= RECORDS PROVIDED =

***

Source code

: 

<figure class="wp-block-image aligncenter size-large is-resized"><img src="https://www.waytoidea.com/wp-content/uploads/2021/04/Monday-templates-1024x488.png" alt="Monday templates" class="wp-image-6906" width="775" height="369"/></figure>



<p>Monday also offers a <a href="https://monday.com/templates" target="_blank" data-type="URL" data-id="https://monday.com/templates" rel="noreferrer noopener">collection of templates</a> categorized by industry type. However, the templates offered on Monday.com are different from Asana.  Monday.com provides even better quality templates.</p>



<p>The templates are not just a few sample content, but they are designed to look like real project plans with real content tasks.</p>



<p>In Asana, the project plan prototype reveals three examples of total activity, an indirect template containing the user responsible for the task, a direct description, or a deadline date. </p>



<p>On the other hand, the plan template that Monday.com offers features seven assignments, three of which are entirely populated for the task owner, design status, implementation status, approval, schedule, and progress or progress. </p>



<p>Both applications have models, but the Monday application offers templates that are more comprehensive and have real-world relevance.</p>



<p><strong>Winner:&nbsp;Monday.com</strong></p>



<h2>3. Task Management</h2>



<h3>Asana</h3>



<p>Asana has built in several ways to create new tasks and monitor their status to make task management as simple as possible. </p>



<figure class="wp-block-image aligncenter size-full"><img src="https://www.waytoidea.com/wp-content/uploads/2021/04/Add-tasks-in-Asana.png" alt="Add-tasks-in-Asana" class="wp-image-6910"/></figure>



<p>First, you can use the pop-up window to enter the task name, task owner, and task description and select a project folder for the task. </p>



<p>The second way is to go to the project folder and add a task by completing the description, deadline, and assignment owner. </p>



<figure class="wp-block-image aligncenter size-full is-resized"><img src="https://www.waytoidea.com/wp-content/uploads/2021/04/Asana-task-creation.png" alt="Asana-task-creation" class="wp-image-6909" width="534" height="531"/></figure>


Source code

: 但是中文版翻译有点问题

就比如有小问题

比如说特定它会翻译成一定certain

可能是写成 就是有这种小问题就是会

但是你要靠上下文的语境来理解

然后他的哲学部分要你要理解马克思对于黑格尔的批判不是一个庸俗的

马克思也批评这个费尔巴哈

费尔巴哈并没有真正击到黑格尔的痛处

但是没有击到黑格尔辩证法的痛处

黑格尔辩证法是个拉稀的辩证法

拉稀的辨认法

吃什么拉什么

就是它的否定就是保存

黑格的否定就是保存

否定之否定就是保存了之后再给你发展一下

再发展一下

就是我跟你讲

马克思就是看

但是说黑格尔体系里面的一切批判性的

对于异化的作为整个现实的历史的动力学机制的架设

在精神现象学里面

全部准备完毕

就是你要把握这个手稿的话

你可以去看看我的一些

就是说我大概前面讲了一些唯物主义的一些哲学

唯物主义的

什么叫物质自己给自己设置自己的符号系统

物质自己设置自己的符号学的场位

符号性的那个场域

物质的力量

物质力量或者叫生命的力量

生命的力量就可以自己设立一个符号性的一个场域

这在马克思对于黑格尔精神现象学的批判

***

= WHAT YOU NEED TO DO =
Could you copy every one of the items above, reproducing each line without any change?

= SOLUTION FOR THIS PROBLEM =
Source code

: 

<figure class="wp-block-image aligncenter size-large is-resized"><img src="https://www.waytoidea.com/wp-content/uploads/2021/04/Monday-templates-1024x488.png" alt="Monday templates" class="wp-image-6906" width="775" height="369"/></figure>



<p>Monday also offers a <a href="https://monday.com/templates" target="_blank" data-type="URL" data-id="https://monday.com/templates" rel="noreferrer noopener">collection of templates</a> categorized by industry type. However, the templates offered on Monday.com are different from Asana.  Monday.com provides even better quality templates.</p>



<p>The templates are not just a few sample content, but they are designed to look like real project plans with real content tasks.</p>



<p>In Asana, the project plan prototype reveals three examples of total activity, an indirect template containing the user responsible for the task, a direct description, or a deadline date. </p>



<p>On the other hand, the plan template that Monday.com offers features seven assignments, three of which are entirely populated for the task owner, design status, implementation status, approval, schedule, and progress or progress. </p>



<p>Both applications have models, but the Monday application offers templates that are more comprehensive and have real-world relevance.</p>



<p><strong>Winner:&nbsp;Monday.com</strong></p>



<h2>3. Task Management</h2>



<h3>Asana</h3>



<p>Asana has built in several ways to create new tasks and monitor their status to make task management as simple as possible. </p>



<figure class="wp-block-image aligncenter size-full"><img src="https://www.waytoidea.com/wp-content/uploads/2021/04/Add-tasks-in-Asana.png" alt="Add-tasks-in-Asana" class="wp-image-6910"/></figure>



<p>First, you can use the pop-up window to enter the task name, task owner, and task description and select a project folder for the task. </p>



<p>The second way is to go to the project folder and add a task by completing the description, deadline, and assignment owner. </p>



<figure class="wp-block-image aligncenter size-full is-resized"><img src="https://www.waytoidea.com/wp-content/uploads/2021/04/Asana-task-creation.png" alt="Asana-task-creation" class="wp-image-6909" width="534" height="531"/></figure>


Source code

: 但是中文版翻译有点问题

就比如有小问题

比如说特定它会翻译成一定certain

可能是写成 就是有这种小问题就是会

但是你要靠上下文的语境来理解

然后他的哲学部分要你要理解马克思对于黑格尔的批判不是一个庸俗的

马克思也批评这个费尔巴哈

费尔巴哈并没有真正击到黑格尔的痛处

但是没有击到黑格尔辩证法的痛处

黑格尔辩证法是个拉稀的辩证法

拉稀的辨认法

吃什么拉什么

就是它的否定就是保存

黑格的否定就是保存

否定之否定就是保存了之后再给你发展一下

再发展一下

就是我跟你讲

马克思就是看

但是说黑格尔体系里面的一切批判性的

对于异化的作为整个现实的历史的动力学机制的架设

在精神现象学里面

全部准备完毕

就是你要把握这个手稿的话

你可以去看看我的一些

就是说我大概前面讲了一些唯物主义的一些哲学

唯物主义的

什么叫物质自己给自己设置自己的符号系统

物质自己设置自己的符号学的场位

符号性的那个场域

物质的力量

物质力量或者叫生命的力量

生命的力量就可以自己设立一个符号性的一个场域

这在马克思对于黑格尔精神现象学的批判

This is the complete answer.